# Modbus TCP Verbindung Wago 750-8212 mit einer Steuerung Siemens ET200SP



## Kurzschluß (3 August 2021)

Hallo zusammen,

zwischen einer Steuerung von WAGO ( 750-8212) Master und einer Siemens Steuerung ( ET200SP) Slave werden die Daten alle 4-5 Sekunden per Modbus TCP ausgetauscht.
Der Austausch der Daten sollte aber für Reglungsaufgaben jede Sekunde erfolgen.

An der WAGO Steuerung ( Master) ist noch eine 2te WAGO Steuerung (Slave) angebunden. Der Datenaustausch mit dieser Steuerung 
erfolgt jede Sekunde. 
Meiner Meinung nach ist der Master richtig eingestellt. Laut dem Programmierer der Siemens Steuerung ist seine Steuerung auch richtig eingestellt.
Welche Einstellung sollte an der WAGO- und/oder an der Siemens Steuerung geprüft werden?


----------



## Tobsucht (3 August 2021)

Beim Master wird eingestellt wie oft er auf den Slave liest und schreibt.
Eventuell kann der konfigurierte Intervall nicht durch die Anzahl der Modbus Kanäle gehalten werden.


----------



## winnman (4 August 2021)

ist beim Modbus nicht noch immer die Bezeichnung Server und Client in Verwendung?

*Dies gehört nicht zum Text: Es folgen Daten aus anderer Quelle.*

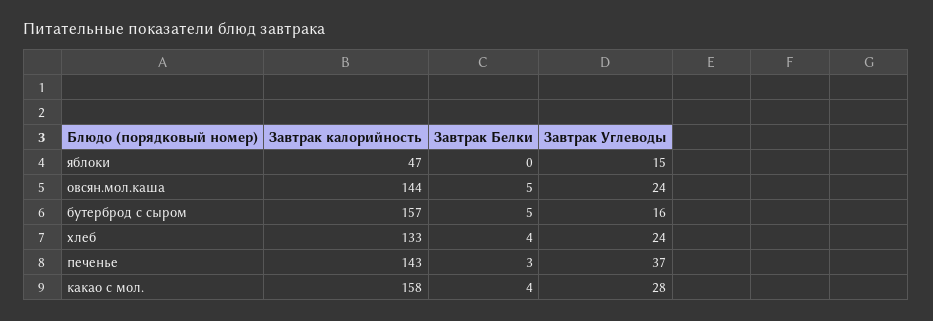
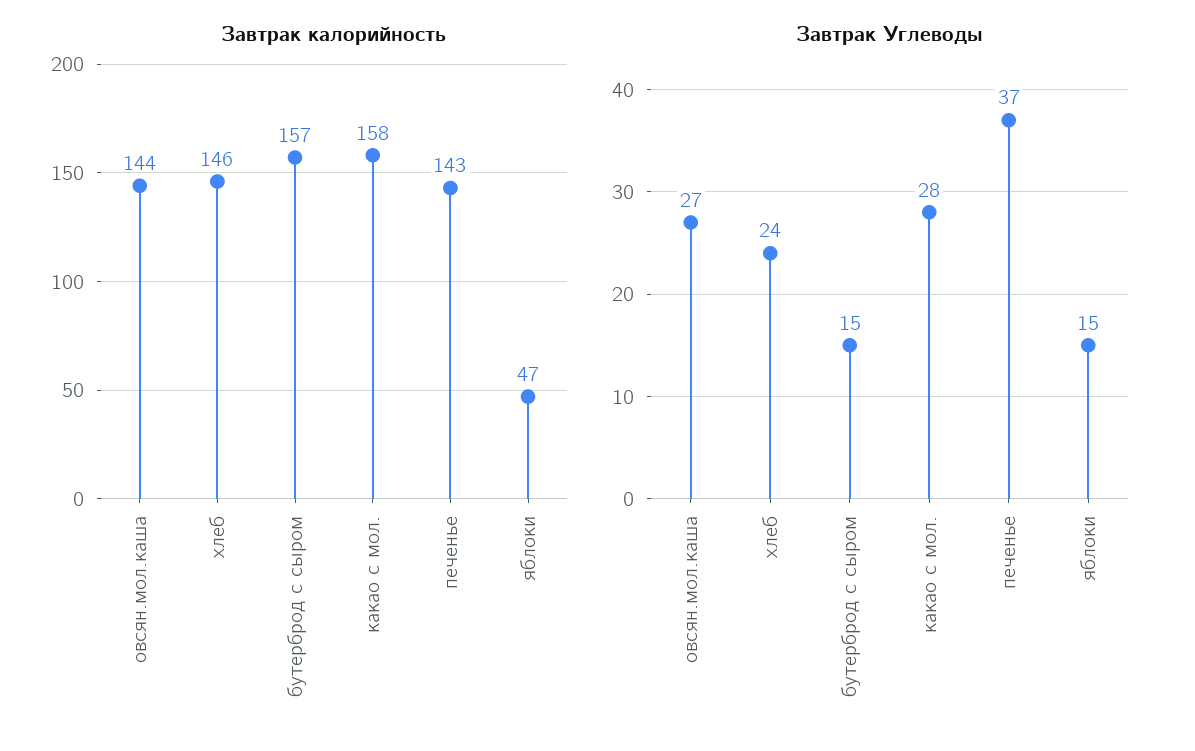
Завтрак Белки, яблоки: 0 -> none
Завтрак Белки, овсян.мол.каша: 5 -> none
Завтрак Углеводы, овсян.мол.каша: 24 -> 27
Завтрак Белки, бутерброд с сыром: 5 -> none
Завтрак Углеводы, бутерброд с сыром: 16 -> 15
Завтрак калорийность, хлеб: 133 -> 146
Завтрак Белки, хлеб: 4 -> none
Завтрак Белки, печенье: 3 -> none
Завтрак Белки, какао с мол.: 4 -> none

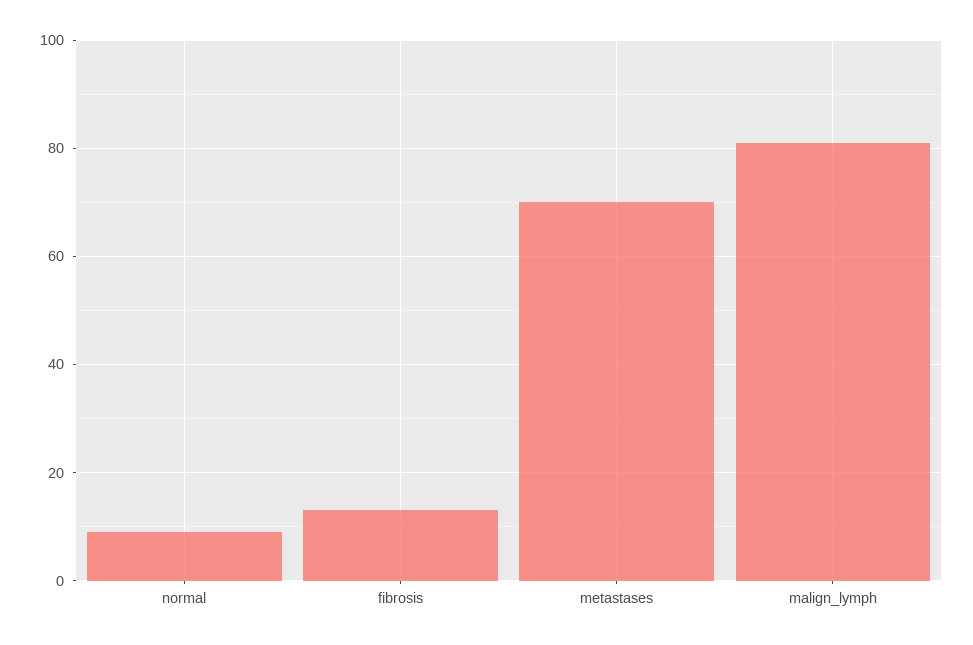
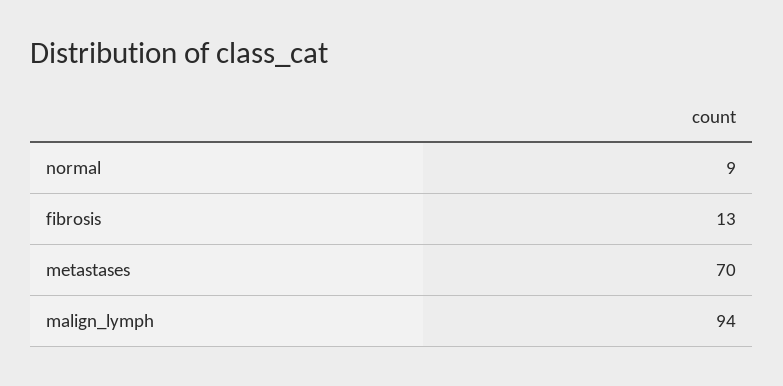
malign_lymph: 80 -> 94

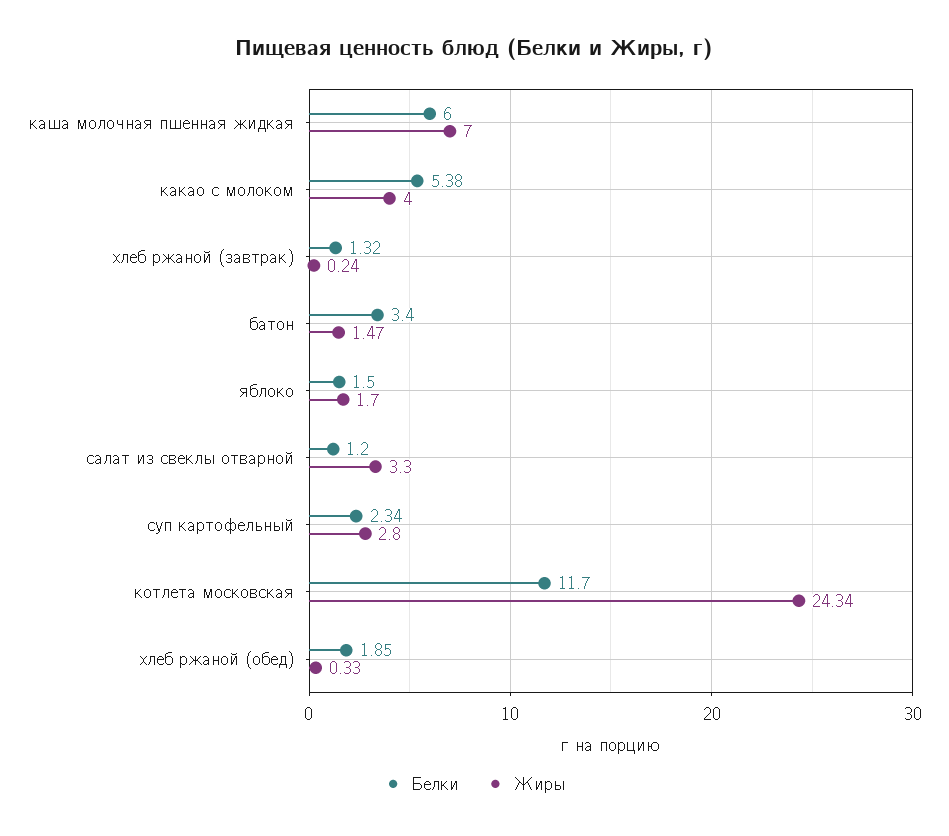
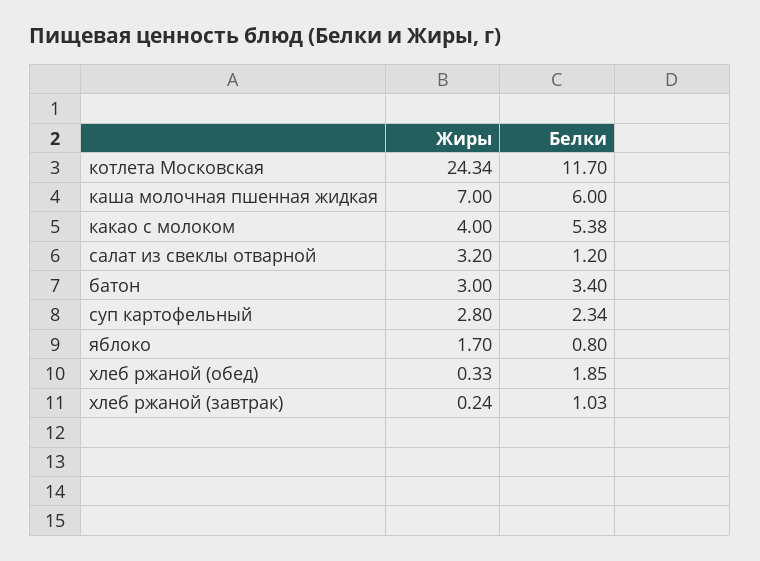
Белки, хлеб ржаной (завтрак): 1.32 -> 1.03
Жиры, батон: 1.47 -> 3
Белки, яблоко: 1.5 -> 0.8
Жиры, салат из свеклы отварной: 3.3 -> 3.2

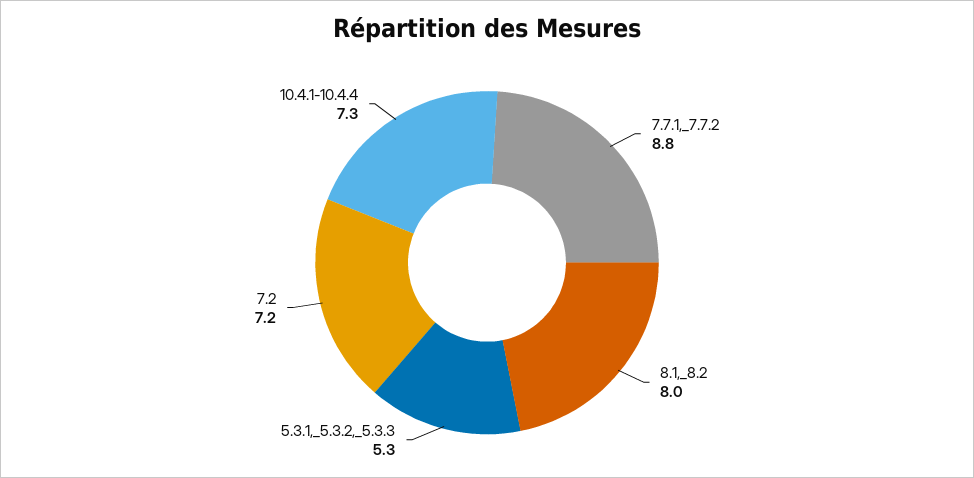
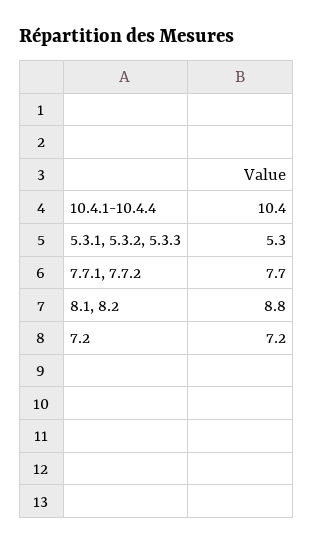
7.7.1,_7.7.2: 8.8 -> 7.7
8.1,_8.2: 8 -> 8.8
10.4.1-10.4.4: 7.3 -> 10.4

Client: Fragt an und schickt (aktiver Partner)
Server: Beantwortet nur die Anfragen ("passiver" Partner)


----------



## holgermaik (4 August 2021)

Kurzschluß schrieb:


> Welche Einstellung sollte an der WAGO- ... geprüft werden?


am Master (Client) wird 
1. die Polling Zeit eingestellt - Voreinstellung 10ms
2. die Zeit der Variablenauffrischung eingestellt - Voreinstellung  200ms
3. Die Prio der Kommunikation - Voreinstellung "Low Delay"



winnman schrieb:


> ist beim Modbus nicht noch immer die Bezeichnung Server und Client in Verwendung?


das führt leider immer wieder zu Unstimmigkeit. Bei dem Wago Konfigurator gibt es leider nur einen Baustein. Dieser wird sowohl als Master bei RTU als auch als Client bei TCP verwendet. Als Bezeichnung hat er leider "Master".


----------



## Ludewig (4 August 2021)

ModBus RTU: Serielle RS485c-Verbindung mit einem Master (fragt) und ein oder mehreren Slaves (antworten). In diesem System gibt es nur einen Master.
Eine Steuerung könnte auch mehrere serielle Schnittstellen haben und beide Rollen einnehmen, jedoch nur eine pro Strang.

ModBus on TCP: In einem Netzwerk gibt es (evtl.) mehrere Server (antworten auf Anfragen) und mehrere Clients (stellen Fragen an einen Server). In einem ModBus-on-TPC-Netzwerk kann ein Server auch gleichzeitig Client eines anderen Server sein.


----------